CONSIGNE 1: Citez sans rien changer le passage du témoignage sur la naissance qui commence par les mots contenant « Christine Gariépy » et se termine par « de ta naissance. ».
CONSIGNE 2:
Répondez à ces questions à l'aide du témoignage sur la naissance :
(a) Combien de temps l'odeur de la naissance persiste-t-elle au plus ?
(b) Dans quel lieu la rencontre avec l'enfant doit-elle se faire ?
(c) À qui la mère a-t-elle demandé la permission d'accoucher à son rythme ?
CONSIGNE 3: Poursuivez le témoignage sur la naissance en reprenant juste après sa dernière phrase.

EXTRAIT CHOISI:
------------
RENCONTRE

TÉMOIGNAGE | 1er mai 2018

Christine Gariépy

Merveilleuse odeur! Odeur de sang, de lait, de liquide amniotique et de vernix. Odeur de peau douce, sucrée, enivrante. Tu persistes peu : une semaine au plus. Heureuse odeur de la naissance, celle de la vie venant de toi, ma bien-aimée, et qui coule de moi, ta mère. Un temps de si grand amour… Je te respire, ma fille, et je sais que tu es de moi et que je suis à toi. Tu tètes alors et défilent les images de ta naissance.

* * *

Une contraction. Une autre. Et une autre. Je gémis doucement, calmement : notre voyage se passera bien. C’est chaud, c’est jouissif; je suis déesse, j’exulte. Hors de moi, hors du temps, en moi et au moment présent. Nous nous rencontrerons bientôt dans cette chambre d’hôpital et je t’accueillerai dans mes propres mains. C’est ce que j’ai demandé et qu’on m’a « promis ». Car si je me suis nourrie des idéaux féministes prônant la réappropriation de l’acte de donner naissance, je me suis tout de même sentie obligée de demander à la sage-femme la permission d’accoucher à mon rythme et comme je le désire.
------------
DONNÉES FOURNIES:

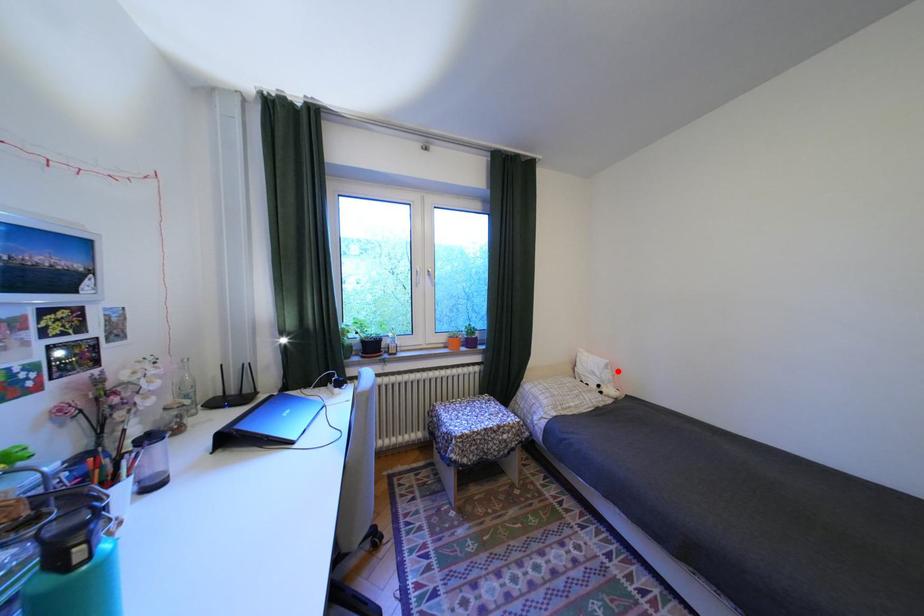
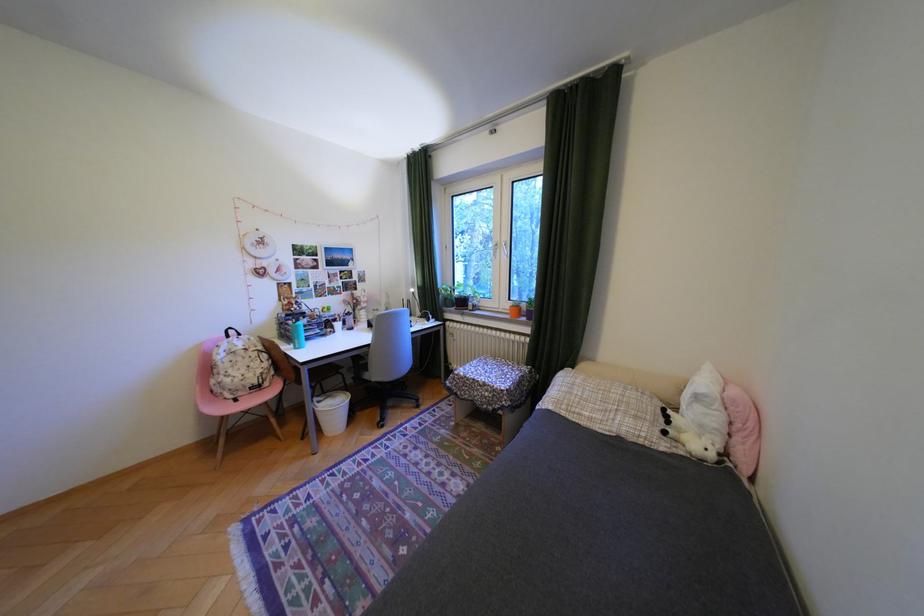
Where in the second image is the point corresponding to the highlighted location from the first image?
------------
RÉSULTAT 1:
Christine Gariépy

Merveilleuse odeur! Odeur de sang, de lait, de liquide amniotique et de vernix. Odeur de peau douce, sucrée, enivrante. Tu persistes peu : une semaine au plus. Heureuse odeur de la naissance, celle de la vie venant de toi, ma bien-aimée, et qui coule de moi, ta mère. Un temps de si grand amour… Je te respire, ma fille, et je sais que tu es de moi et que je suis à toi. Tu tètes alors et défilent les images de ta naissance.

RÉSULTAT 2:
(a) Une semaine au plus.
(b) Dans une chambre d'hôpital.
(c) À la sage-femme.

RÉSULTAT 3:
 

L’eau ruisselante de la douche, toute chaude. Rythme doux du ventre qui se serre et des respirations qui enivrent. Ton père derrière le rideau, tendant le bras, me relève, m’essuie. Petits gestes de tendresse, douceur instinctive de celui qui sait être présent tout en me laissant seule, dans ma plongée vers toi. Quelle jouissance que cet accouchement! Je suis ta mère, mais c’est toi qui me mets au monde, ma fille.

 

C’est maintenant le temps de la poussée, dont la violence est telle qu’elle me cloue au fauteuil sur lequel j’ai demandé de t’accueillir. Ça coule, il fait chaud, je sue, ça sent la sueur, le sang, l’eau de javel, le latex. Je presse ma main sur mon sexe qui s’ouvre. Nous nous abandonnons. Les pieds ancrés au carrelage froid, je tends mes mains.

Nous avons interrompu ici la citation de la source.